■ **STUDY TEXT**:

----------

The problem, McManus observed, is that this rush to find a spot on the internet has led to a digital glut of competing programming.

“This shotgun approach,” he said, “is self-defeating. The trick is to find a strategy that avoids that trap. The first thing you have to do is create really worthwhile content presented on an attractive delivery platform. Then when you’ve established your audience you can focus on click-through rate analytics to divide subscribers into specific topic groupings. It’s a way to maximize brand presence with content targeted to specific topic groups like patrons and educators.”

Orchestras are also facing the issue of whether, at this point to continue to sell season ticket subscriptions, forcing patrons to make what McManus describes as a “Sophie’s Choice”: pay now for a season that may not take place in order to secure your seat(s) or wait until a time when the return to the concert hall is assured, though you will have had to sacrifice your current seats.

Selling subscriptions now is risky, as the real possibility exists that seasons may be canceled, a recent example being the Los Angeles Philharmonic’s decision to cancel its (economically crucial) summer season at the Hollywood Bowl, resulting in layoffs and a reported $80 million budget shortfall.

And then there is question of refunds. Many long-term subscribers may be willing to accept rainchecks for canceled performances or even turn their tickets into a donation. But the potential for mass refunds is a real possibility.

If symphony orchestras face complicated issues surrounding re-opening, the equation becomes vastly more complicated for opera companies, which must face the challenge of social distancing for an art form that thrives on emotional proximity: the ability to rehearse singers, orchestra, chorus and dancers. Then there is the question of how to open scene shops, costume shops — that’s all before you can get onstage.

These are the issues that Marc Scorca and the organization he leads, Opera America, have been confronting.

“Our members are not producing, but Opera America is over producing,” Scorca explained. “We’re a service organization and this is a service organization nightmare. We were not prepared for all our members to be emailing and needing us at the same time as the panic set in. There was a sense of overall bewilderment about what to do next. Since then we’ve gone from panic to a relative state of calm — not because our members are not upset, they’re definitely stressed. But now we’re facing a new reality squarely in the eye and figuring out how to navigate it. There is uncertainty, but there is also clear-headedness.

----------

According to the article on orchestras and opera during the shutdown, what budget shortfall was reported after the Los Angeles Philharmonic canceled its summer season at the Hollywood Bowl? Answer using only the article on orchestras and opera during the shutdown.

■ **THE DATA**:
----------

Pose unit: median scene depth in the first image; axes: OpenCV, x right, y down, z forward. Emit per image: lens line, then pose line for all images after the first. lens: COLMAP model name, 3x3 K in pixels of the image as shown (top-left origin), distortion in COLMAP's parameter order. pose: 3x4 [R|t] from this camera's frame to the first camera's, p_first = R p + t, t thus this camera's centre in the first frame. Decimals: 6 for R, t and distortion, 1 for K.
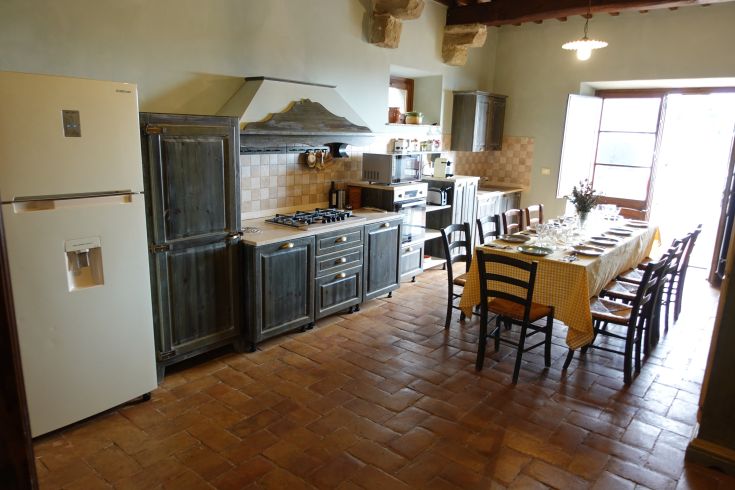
lens RADIAL K [[506.8, 0, 367.5], [0, 506.8, 245.0], [0, 0, 1]] dist [0.000813, -0.005802]
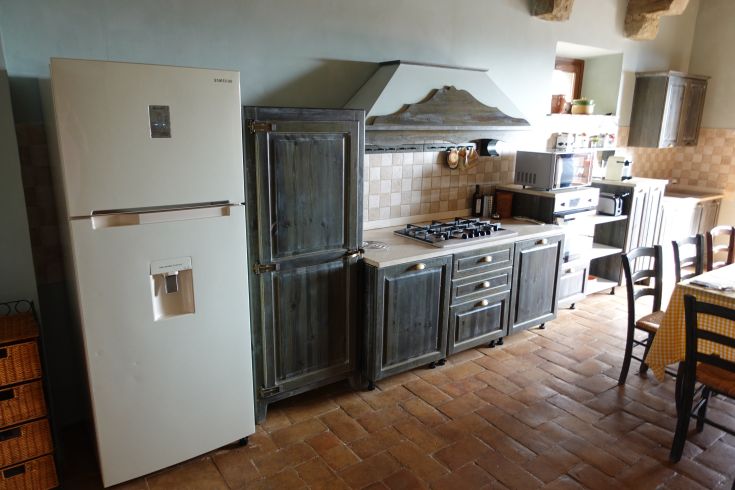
lens RADIAL K [[506.8, 0, 367.5], [0, 506.8, 245.0], [0, 0, 1]] dist [0.000813, -0.005802]
pose [[0.961560, 0.050976, -0.269823, -0.014527], [-0.047246, 0.998677, 0.020306, -0.039436], [0.270501, -0.006778, 0.962696, 0.163665]]
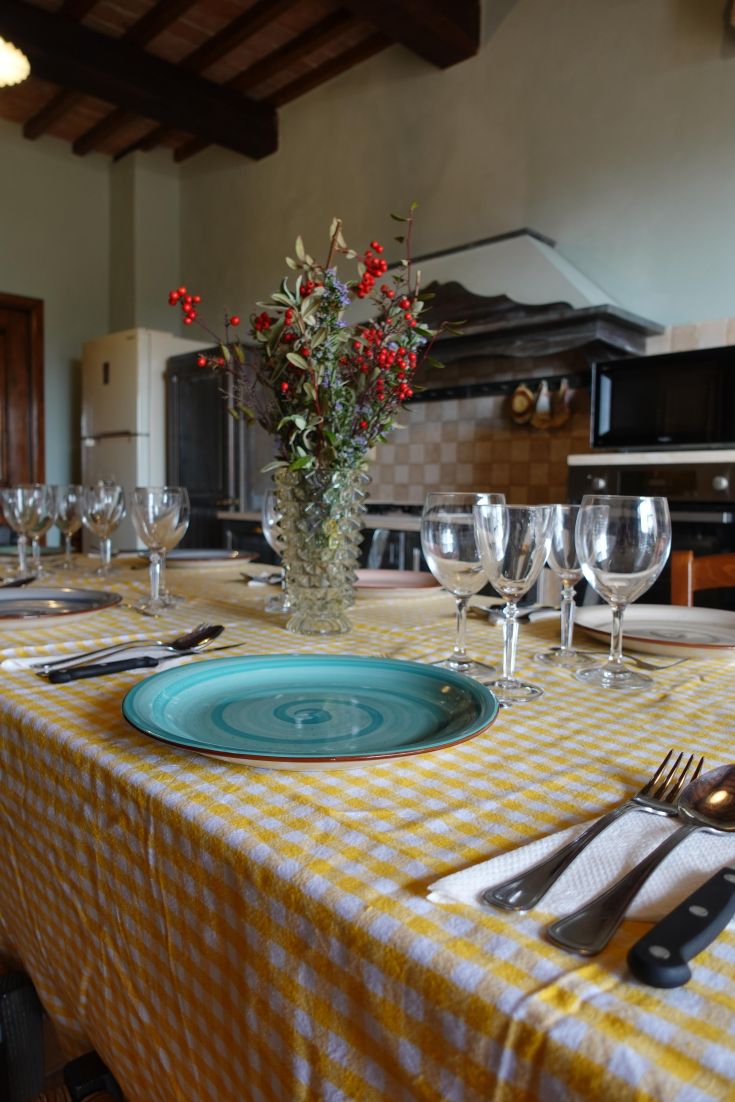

----------

■ **EXERCISE RESULT**:
A reported $80 million shortfall.